# [Description of the task]
Your answer is every line of the material below in which the string "down" occurs.

# [Data shown]
-*-

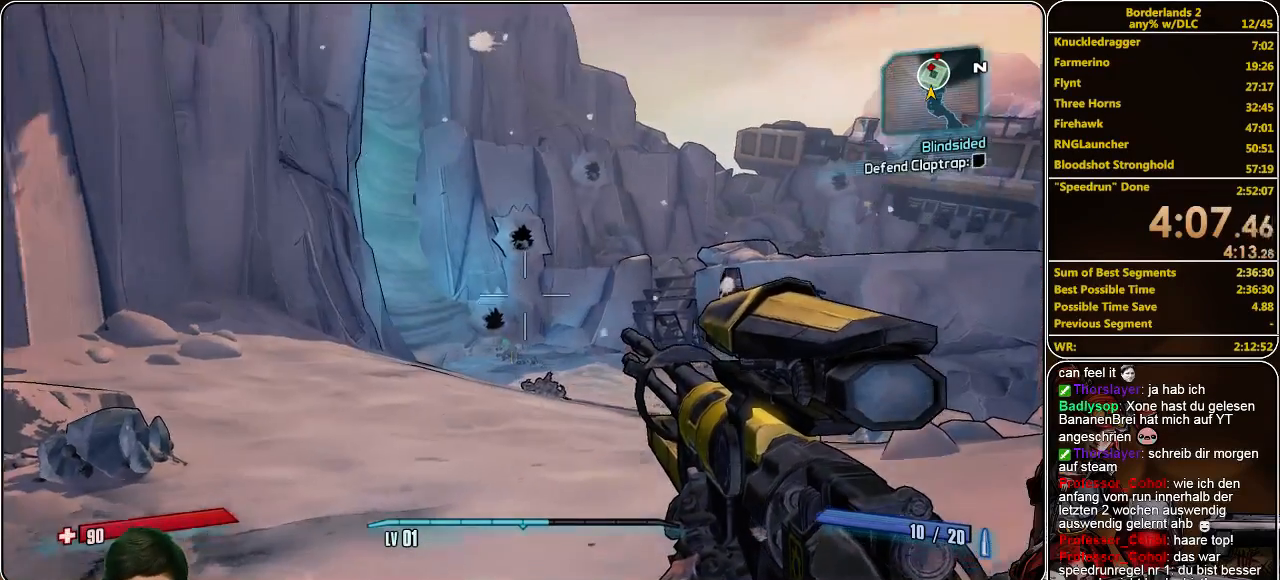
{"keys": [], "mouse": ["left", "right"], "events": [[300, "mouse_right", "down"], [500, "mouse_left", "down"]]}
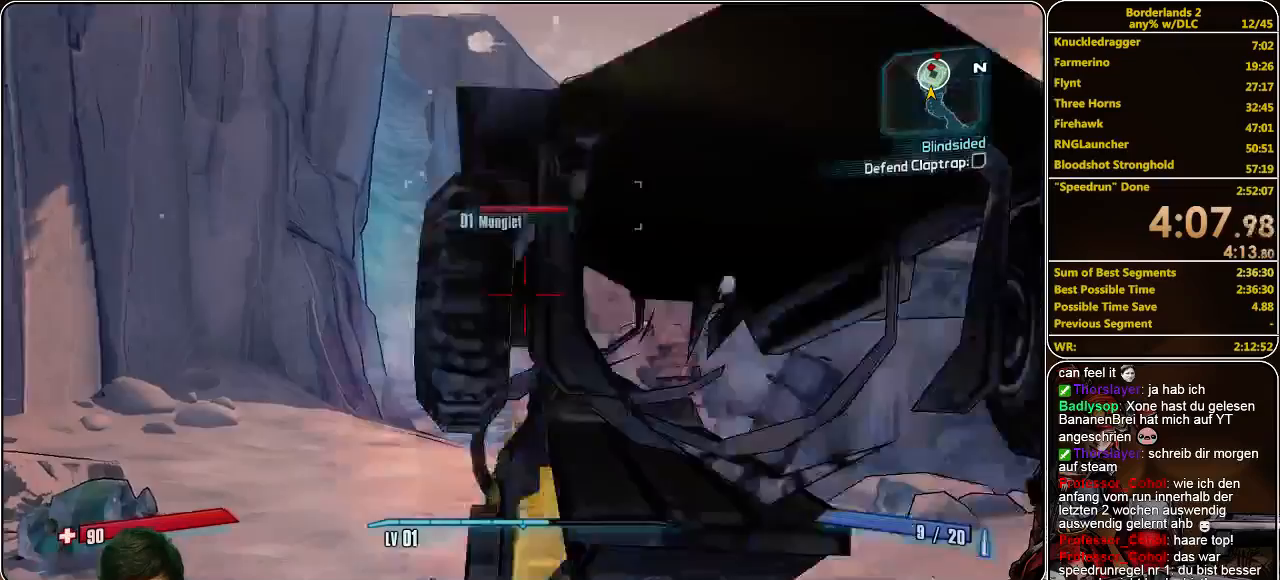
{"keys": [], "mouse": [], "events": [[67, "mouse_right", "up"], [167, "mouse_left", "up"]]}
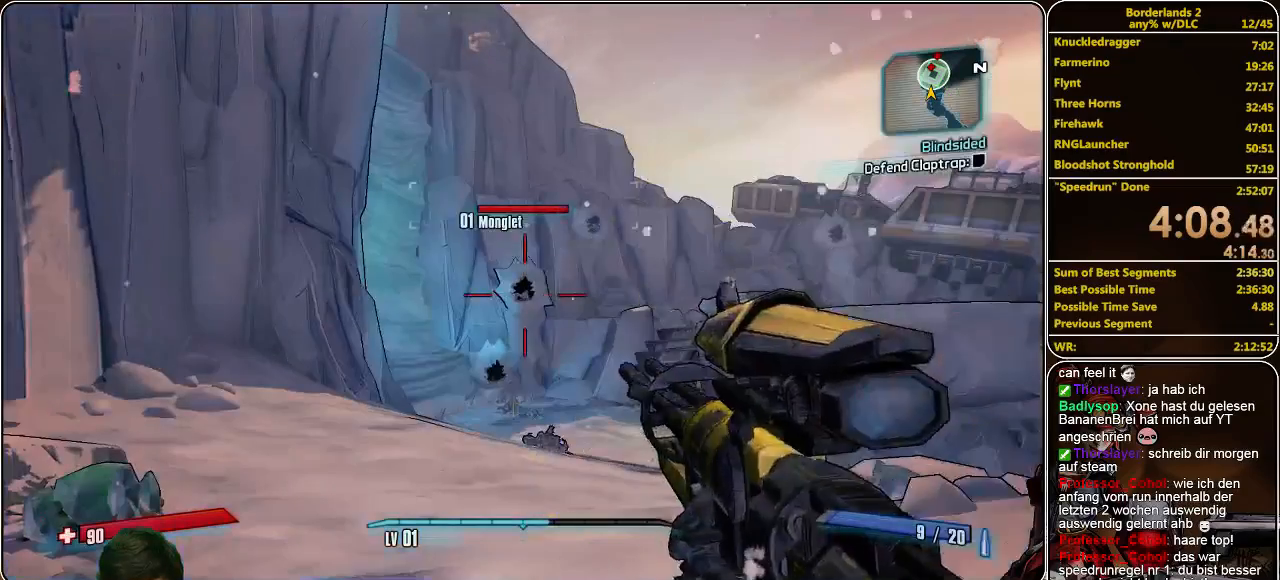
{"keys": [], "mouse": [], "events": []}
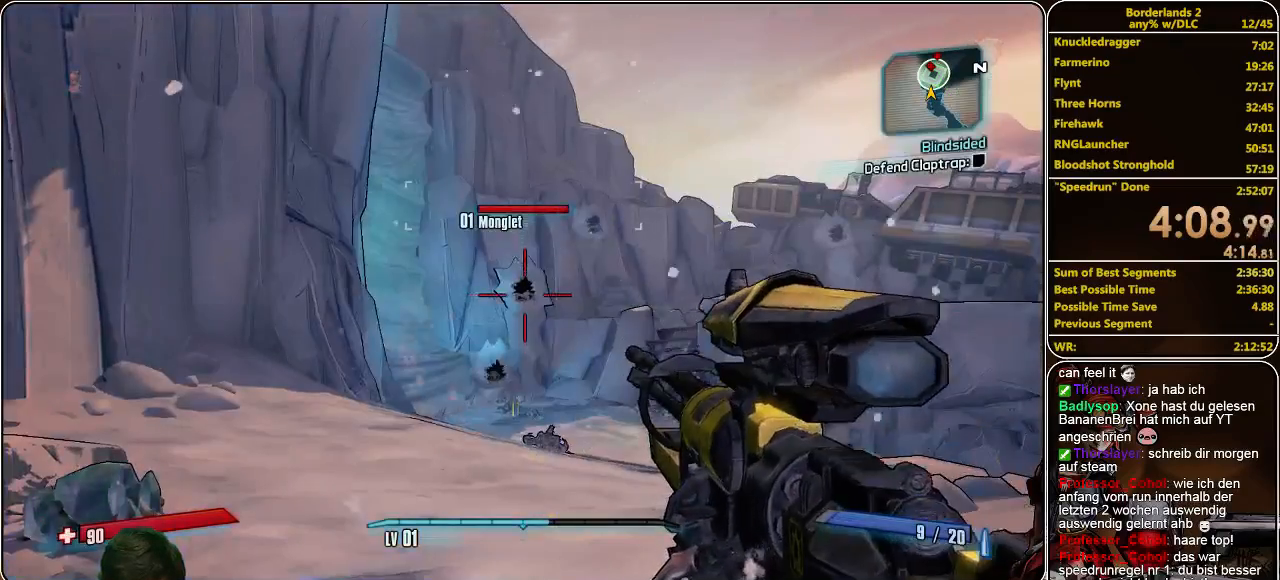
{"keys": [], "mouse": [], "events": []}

-*-

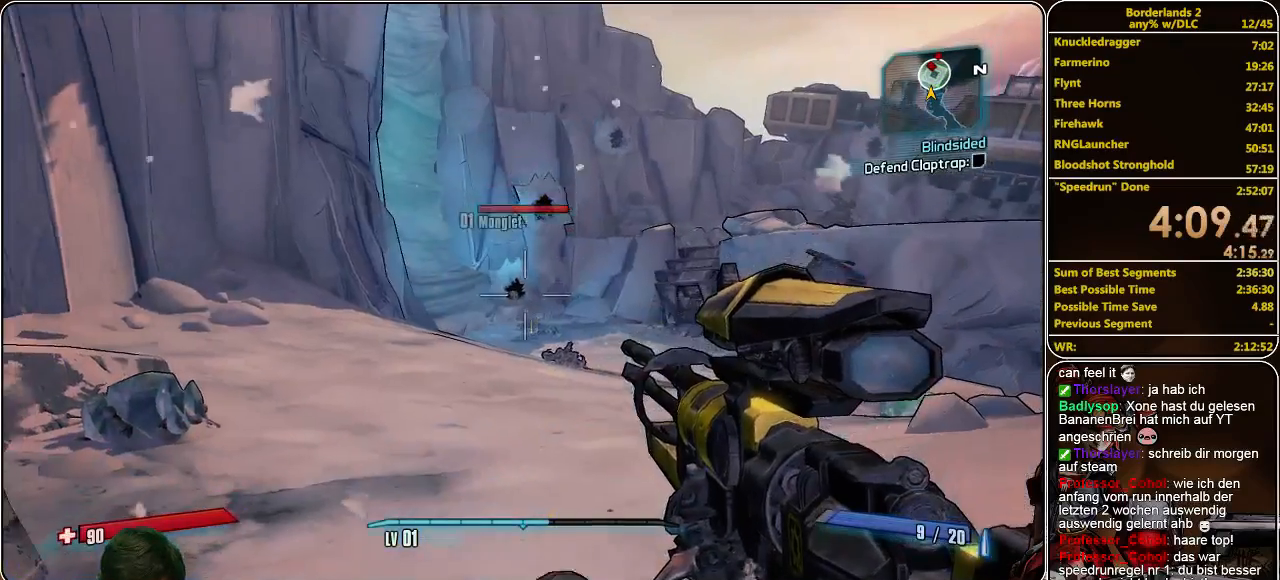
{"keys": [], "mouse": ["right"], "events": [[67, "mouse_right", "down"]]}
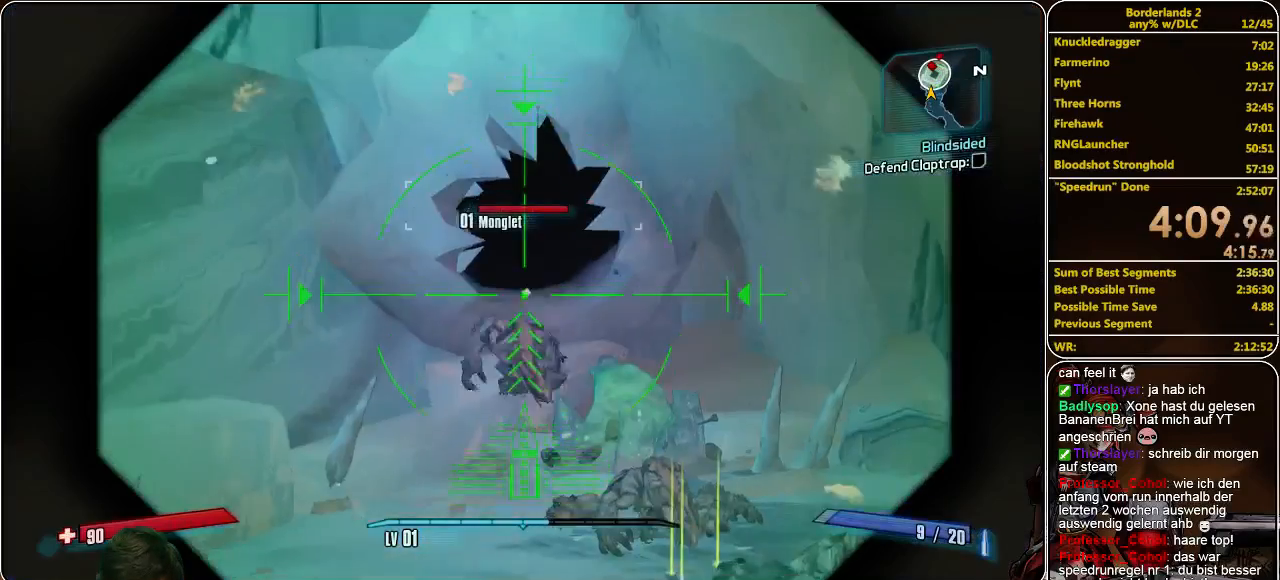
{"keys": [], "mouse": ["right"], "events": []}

-*-

# [Written solution]
{"keys": [], "mouse": ["left", "right"], "events": [[300, "mouse_right", "down"], [500, "mouse_left", "down"]]}
{"keys": [], "mouse": ["right"], "events": [[67, "mouse_right", "down"]]}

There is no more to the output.